Sesampainya ditempat Randu Gumbala disiramlah pohon raksasa itu dan terjadilah keanehan yaitu melepuhnya pohon Radu Gumbala dan tumbanglah pohon raksasa itu diirng oleh jeritan suara – suara di angkasa yang menakutkan. Setelah robohnya pohon itu dilanjutkan penggalian sehingga bertemulah antara hulu dan hilir yang menjadikan galian sungai sempurna. Oleh Ki Onggo sungai itu diberi nama Sungai Randu Gunting, nama itu berdasarkan kejadian yang terjadi yaitu robohnya pohon randu gunting yang menghalangi penggalian sungai.

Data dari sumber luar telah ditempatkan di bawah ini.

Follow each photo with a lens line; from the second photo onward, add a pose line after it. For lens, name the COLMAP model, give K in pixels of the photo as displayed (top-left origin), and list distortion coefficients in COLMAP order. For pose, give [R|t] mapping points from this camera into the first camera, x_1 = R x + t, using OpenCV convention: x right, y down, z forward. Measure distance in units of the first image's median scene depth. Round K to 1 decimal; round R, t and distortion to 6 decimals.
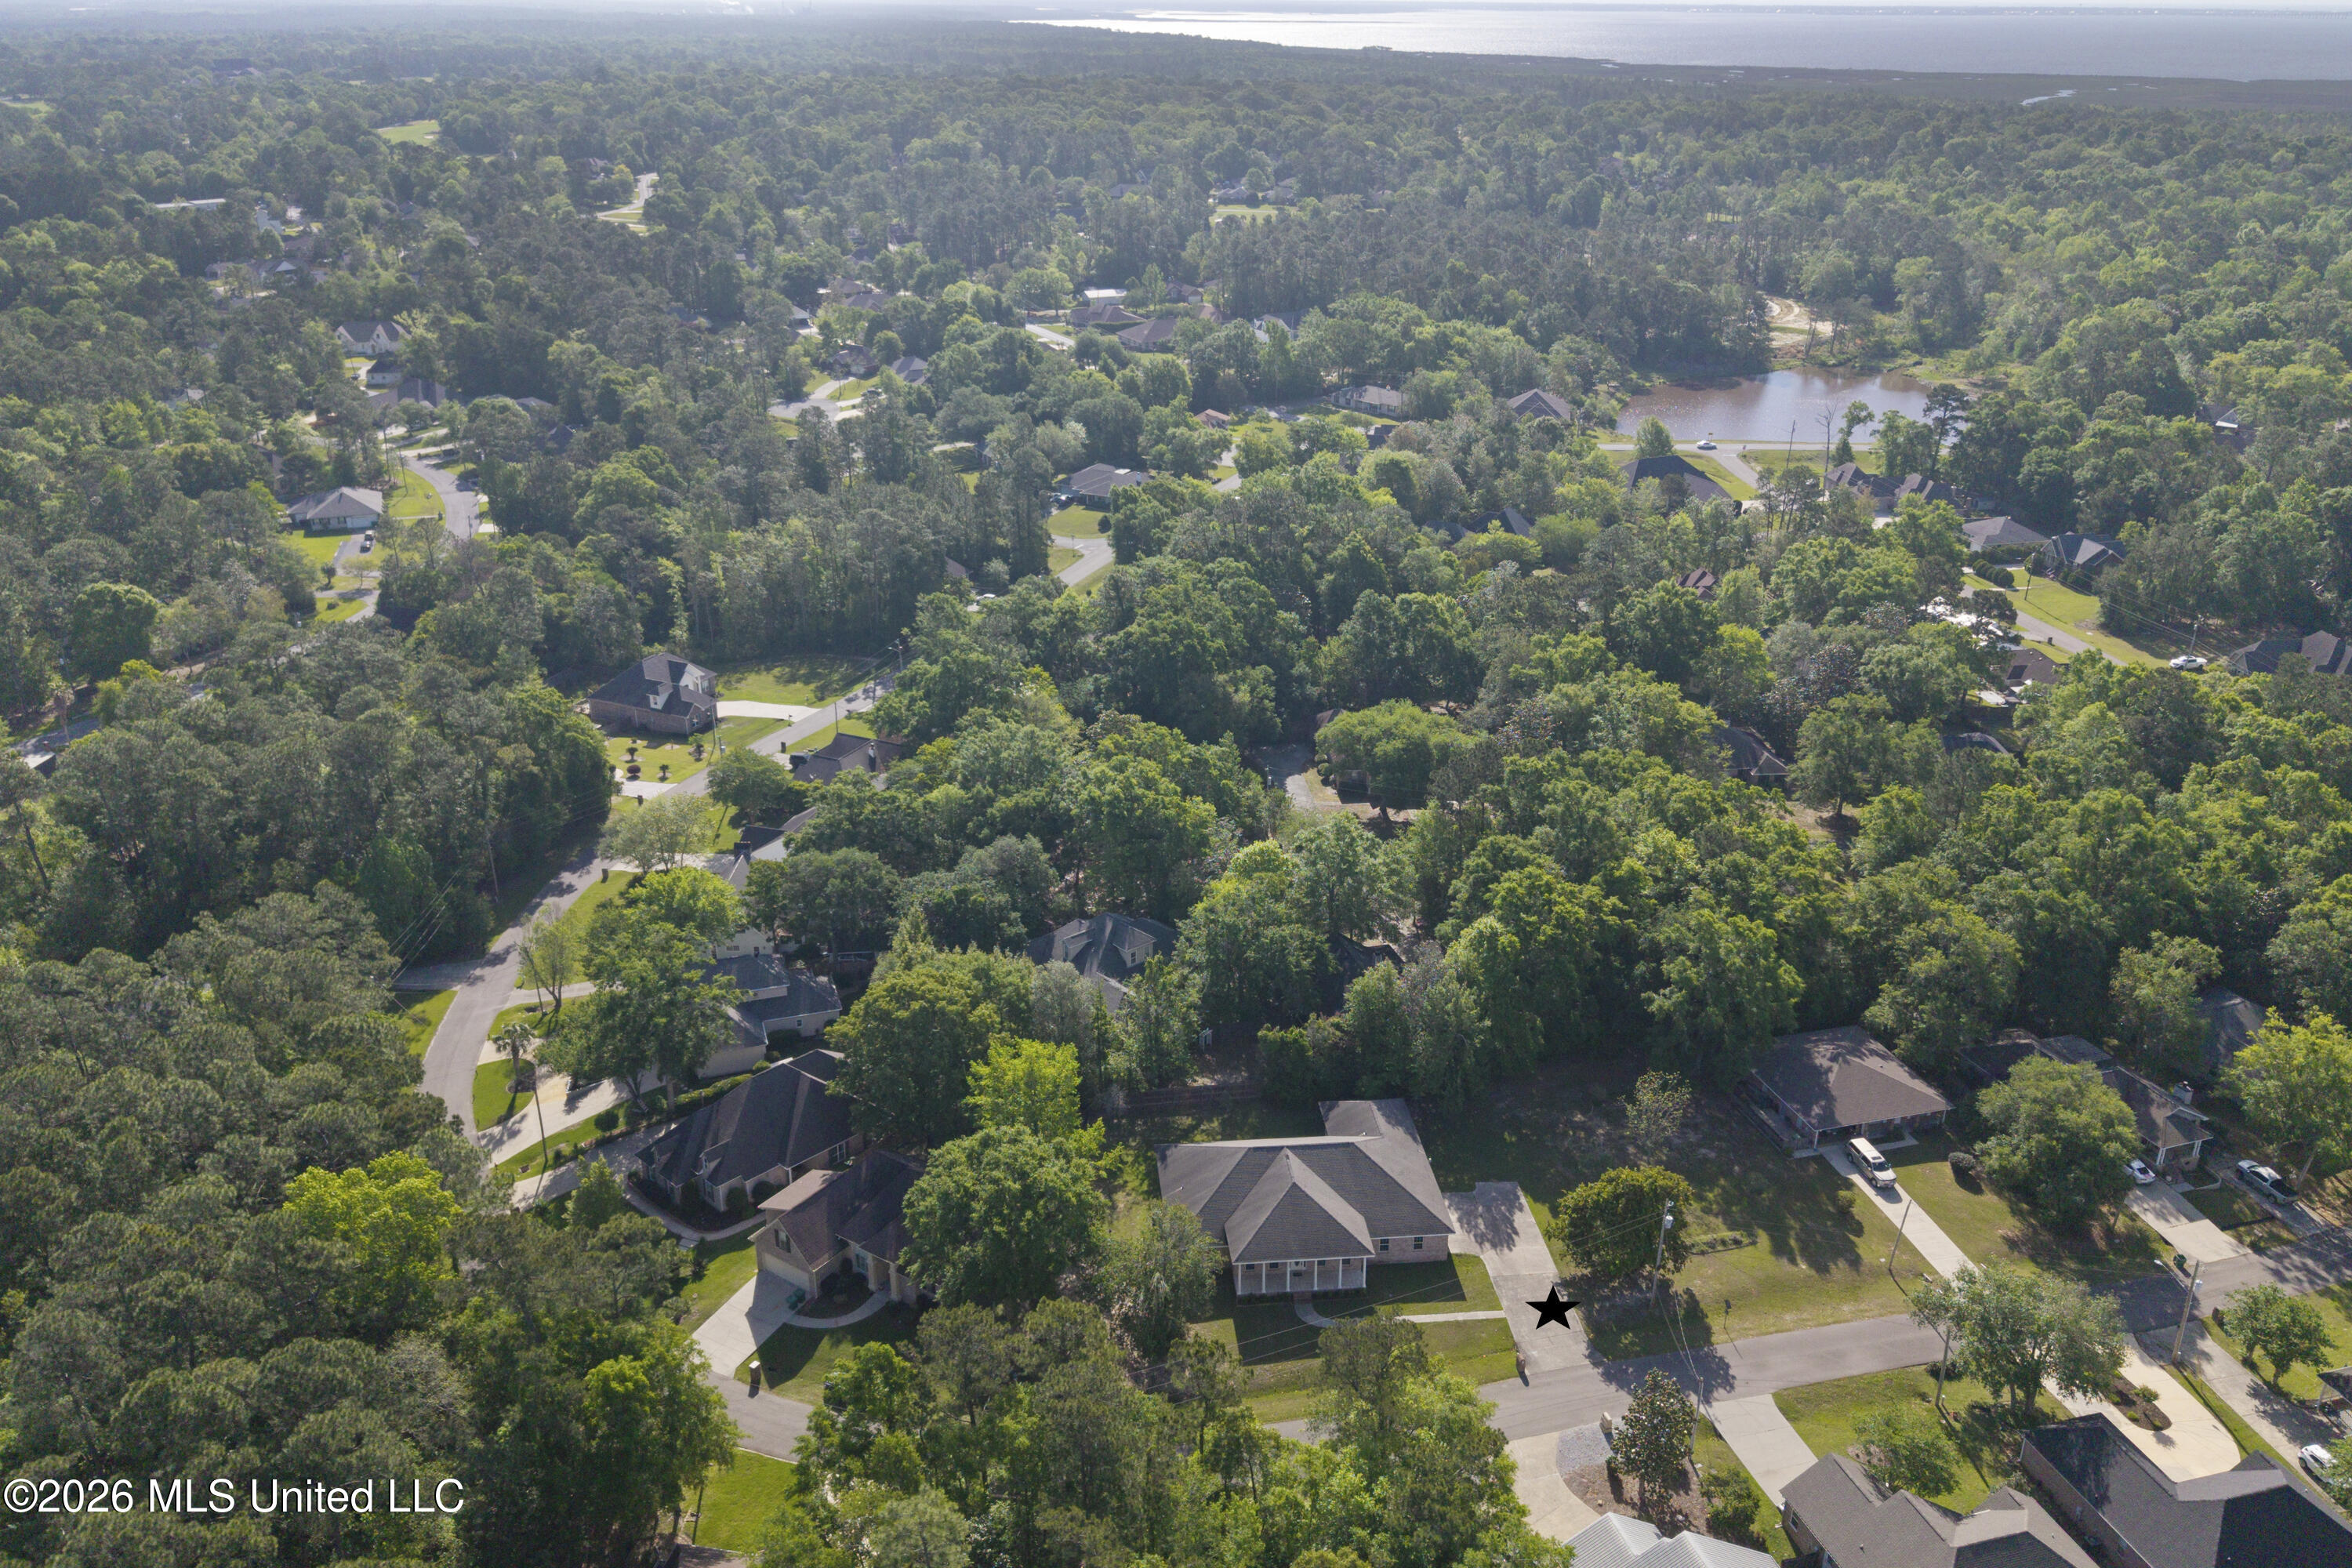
lens RADIAL K [[1861.5, 0, 1176.0], [0, 1861.5, 784.0], [0, 0, 1]] dist [0.037868, -0.061045]
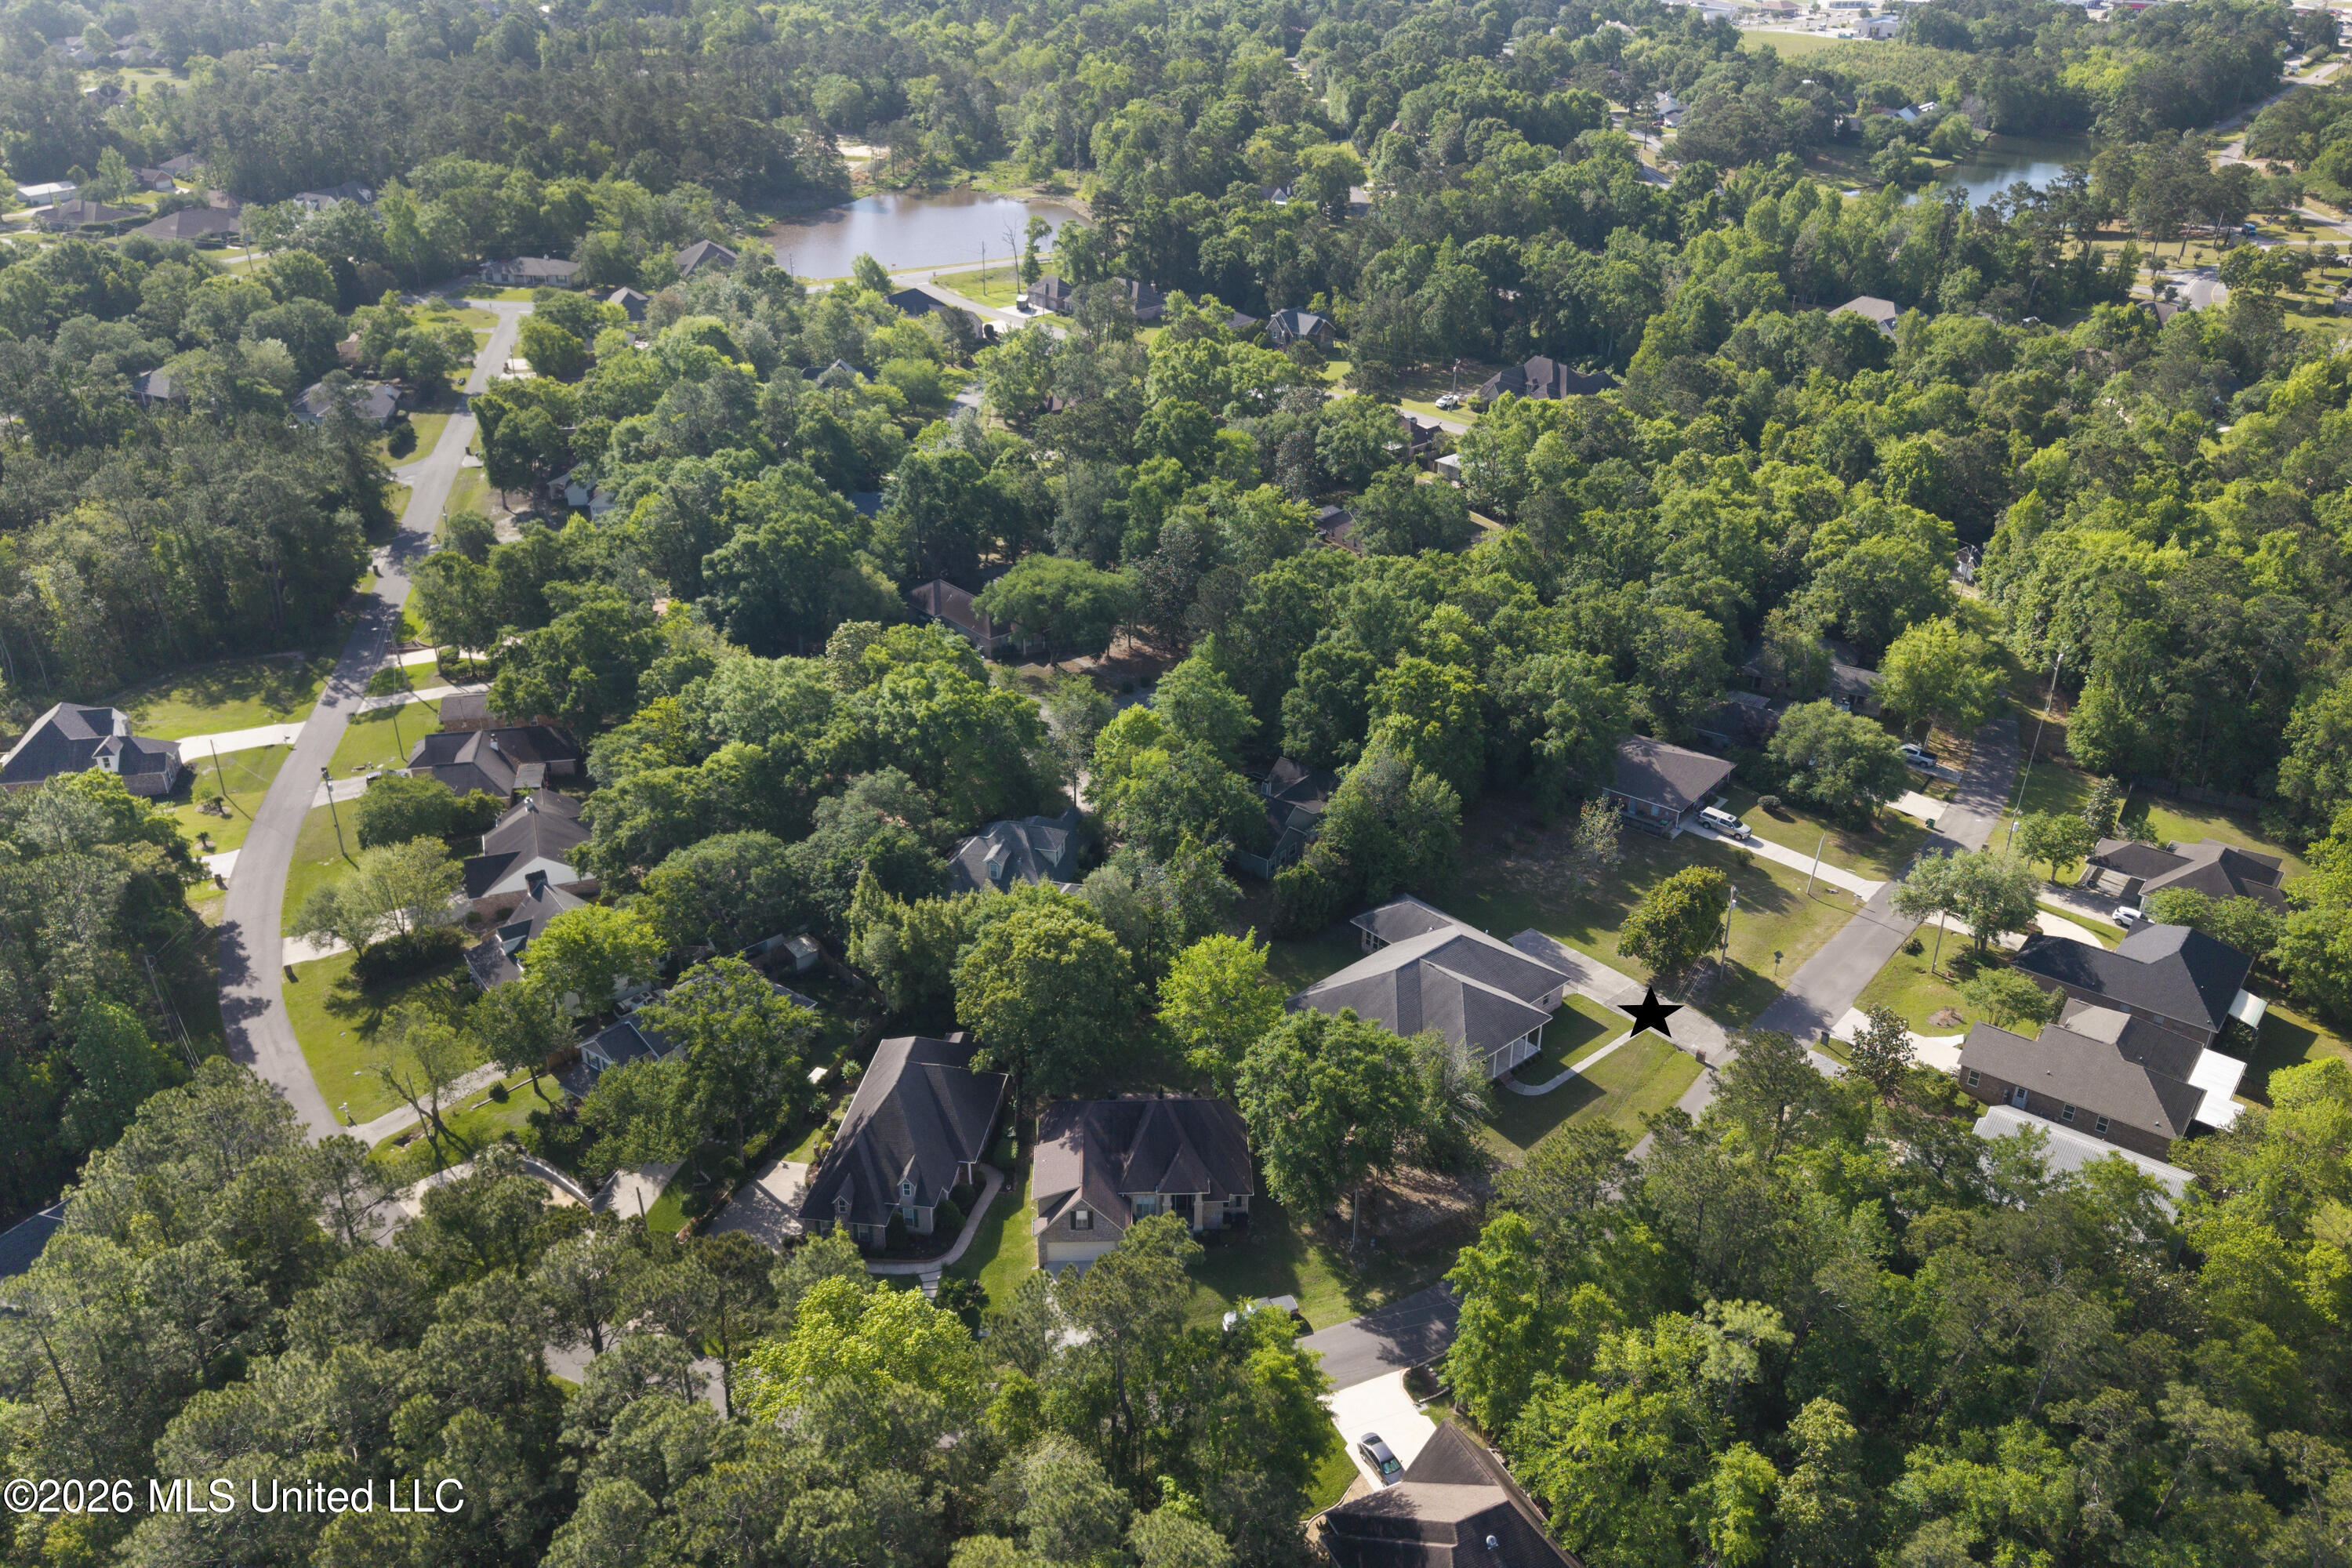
lens RADIAL K [[1861.5, 0, 1176.0], [0, 1861.5, 784.0], [0, 0, 1]] dist [0.037868, -0.061045]
pose [[0.805504, -0.270723, 0.527137, -0.417038], [0.227317, 0.962656, 0.147036, -0.061935], [-0.547257, 0.001390, 0.836963, 0.136448]]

Karena adanya sungai Randu Gunting secara otomatis memisahkan Desa Kedalon dan Desa Gunung Sari (Klumpit dan Sawo) dengan wilayah sebelah timur sungai. Kurang lebih 100 tahun berlalu, sungai randu gunting menjadi besar dan menyebabkan banjir bandang yang menggenangi wlayah sekitarnya. Orang orang yang tinggal diwilayah tersebut mengungsi ke tempat yang lebih tinggi. Setelah banjir surut ada yang kembali ke wlayah asal dan ada juga yang menetap di tempat yang tinggi tersebut. Karena wilayah sebelah timur sungai tidak ada yang mengakui, sehingga rakyat yang berada di tempat itu terbengkalai. Dan pada akhirnya warga – warga yang berada di tempat itu bermusyawarah, karena  belum mempunyai balai desa maka mereka berkumpul di pojok desa. Dalam musyawarah tersebut, mereka menamai wilayah itu dengan nama Mojok Rembuk yang berarti mereka yang berada di pojok untuk berembuk (bermusyawarah).  Setelah itu, wilayah yang terpecah itu disatukan menjadi Desa Mojok Rembuk yang terdiri  dari 3 dukuh yaitu, dataran tinggi disebut Geneng, daerah yang terpisah dari Sawo dinamakan Ledok, dan wilayah yang terpisah dengan Klumpit disebut Loran. Selang beberapa tahun kemudian, dari nama Kawedanan dirasa Desa Mojok Rembuk kurang tepat  sehingga diganti namanya dengan Desa Mojorembun dan menjadi bawahan Kademangan Dresi.